(Reflecting. Haha. Get it?!)
So, tomorrow is my last day at IU as a freshman.
And it feels. So. Weird.
At times, this year seemed like it would never end. First semester in particular was...tough. Moving away from all I've ever known, starting over socially and academically, and getting used to the giant mass of people at this school...was a lot. I remember coming into IU with the intent of majoring in Journalism with a minor or double major in Theatre. Feeling certain I would be in a choir and hoping to get involved in some shows, as well. Ending up as an Elementary Ed major, who didn't even make it into choir first semester and never got into theatre at all.
I went pot-luck with my roommate, which didn't end so great. (She, for whatever reason, hated me enough to move out at the end of the semester. Without telling me.) But that turned out to be a blessing in disguise, because that left a spot for my friend Brittany to move in. And Brittany soon became the best roommate ever, and now I can't imagine life at IU without her friendship! <3 :)
(Ahhhwww. I miss my roomie already.)
Getting rejected from choir was easily one of the most devastating experiences of my life. (And I know, if that's the worst thing that's ever happened to me, I'm a pretty lucky girl.) The one talent I felt sure of in a time of change and uncertainty failed me. I was really alone and really sad. And a lack of extracurriculars or clubs left me a little socially isolated. Thank God I made it in second semester, because I don't know what I'd do without SH. It's been so great to feel like a part of something and be surrounded by friendly people at rehearsal every day. I really hope the new director chooses to keep everyone in the group. It'd be absolutely awful to lose something that's quickly become very special to me.

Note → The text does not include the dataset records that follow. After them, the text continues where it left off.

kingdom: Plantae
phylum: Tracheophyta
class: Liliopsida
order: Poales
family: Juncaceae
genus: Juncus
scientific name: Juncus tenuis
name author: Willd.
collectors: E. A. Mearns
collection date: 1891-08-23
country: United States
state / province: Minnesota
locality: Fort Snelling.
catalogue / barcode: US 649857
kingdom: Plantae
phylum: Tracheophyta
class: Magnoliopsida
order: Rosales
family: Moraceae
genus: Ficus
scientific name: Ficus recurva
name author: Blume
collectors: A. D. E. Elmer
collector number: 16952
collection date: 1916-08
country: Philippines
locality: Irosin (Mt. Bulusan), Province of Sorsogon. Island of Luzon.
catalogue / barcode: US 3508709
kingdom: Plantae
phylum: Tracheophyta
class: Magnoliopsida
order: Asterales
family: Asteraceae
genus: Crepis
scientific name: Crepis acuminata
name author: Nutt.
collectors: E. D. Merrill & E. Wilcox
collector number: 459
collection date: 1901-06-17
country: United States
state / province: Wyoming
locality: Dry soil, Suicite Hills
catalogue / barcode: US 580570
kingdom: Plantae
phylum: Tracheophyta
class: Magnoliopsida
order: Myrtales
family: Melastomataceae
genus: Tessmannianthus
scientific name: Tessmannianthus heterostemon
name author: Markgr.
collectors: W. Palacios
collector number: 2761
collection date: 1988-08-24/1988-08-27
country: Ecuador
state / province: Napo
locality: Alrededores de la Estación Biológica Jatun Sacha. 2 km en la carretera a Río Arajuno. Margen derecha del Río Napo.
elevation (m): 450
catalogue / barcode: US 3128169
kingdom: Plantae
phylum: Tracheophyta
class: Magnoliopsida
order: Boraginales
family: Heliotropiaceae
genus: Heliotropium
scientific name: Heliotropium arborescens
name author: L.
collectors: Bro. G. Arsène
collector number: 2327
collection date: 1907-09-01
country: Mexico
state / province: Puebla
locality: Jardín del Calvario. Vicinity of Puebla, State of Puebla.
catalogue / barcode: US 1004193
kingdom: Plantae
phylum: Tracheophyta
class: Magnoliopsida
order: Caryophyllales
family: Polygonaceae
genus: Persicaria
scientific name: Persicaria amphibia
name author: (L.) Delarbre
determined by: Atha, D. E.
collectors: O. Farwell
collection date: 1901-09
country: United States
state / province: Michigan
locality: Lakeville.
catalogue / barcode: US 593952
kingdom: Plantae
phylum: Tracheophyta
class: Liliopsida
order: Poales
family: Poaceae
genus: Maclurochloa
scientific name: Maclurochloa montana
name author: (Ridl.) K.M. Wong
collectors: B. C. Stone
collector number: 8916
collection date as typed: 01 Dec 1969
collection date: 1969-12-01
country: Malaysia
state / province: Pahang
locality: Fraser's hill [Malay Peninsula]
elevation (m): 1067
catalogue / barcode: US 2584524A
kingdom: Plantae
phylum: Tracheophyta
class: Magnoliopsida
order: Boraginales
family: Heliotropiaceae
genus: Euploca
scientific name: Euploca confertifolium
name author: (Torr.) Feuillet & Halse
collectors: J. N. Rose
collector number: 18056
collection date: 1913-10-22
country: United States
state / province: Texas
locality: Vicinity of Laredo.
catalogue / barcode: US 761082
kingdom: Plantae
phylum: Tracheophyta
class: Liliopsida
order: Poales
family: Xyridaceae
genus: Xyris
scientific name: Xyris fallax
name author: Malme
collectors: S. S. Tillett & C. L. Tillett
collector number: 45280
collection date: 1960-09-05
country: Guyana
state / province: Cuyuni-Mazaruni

(Singing Hoosiers banquet!)
I also really missed the comfort of home and my wonderful family. And Josh's family, too. And definitely my cat :((((
I'm so glad I went to school close to home so I can frequently come home for the weekend. Next year with a car, it will be even easier, which is great! I honestly prefer being taken care of and comfortable at home to having the freedom that comes with living in a dorm. I'll take my full-size bed and clean bathroom over a top-bunk twin and shower shoes any day. But I've gotten acclimated to it. And, dare I say, I may miss this room a little bit.
But, there have definitely been some great moments this year. Decorating every inch of my dorm room for each and every holiday (hand turkeys, pumpkins, Christmas lights, heart-shaped doilies...you get the picture). Creating chalk art all around my dorm and getting compliments. Someone actually took a photo of me one time...still not sure about that. Meeting a bunch of cool kids from Teter, SH, and my classes. Going to shows, movies, and get-togethers. Getting some great grades and really enjoying (most of) my classes. Discovering my passion for teaching. Rekindling my passion for singing by performing in the SH spring concert and Coffeehouse. Discovering a little bit of freedom. Getting even closer to my amazing Josh, who was there for me through every sad time, happy time, exciting, exhausting, difficult, and wonderful time. It was a hard year overall, but there were a lot of laughs, hugs, and smiles, as well.
All in all, I guess this year wasn't half-bad. I'm so excited for the summer ahead of me, and beyond that, SOPHOMORE YEAR! Gosh, I am old. Ha.
One more final tomorrow evening, and I'm on the road for home. Wish me luck!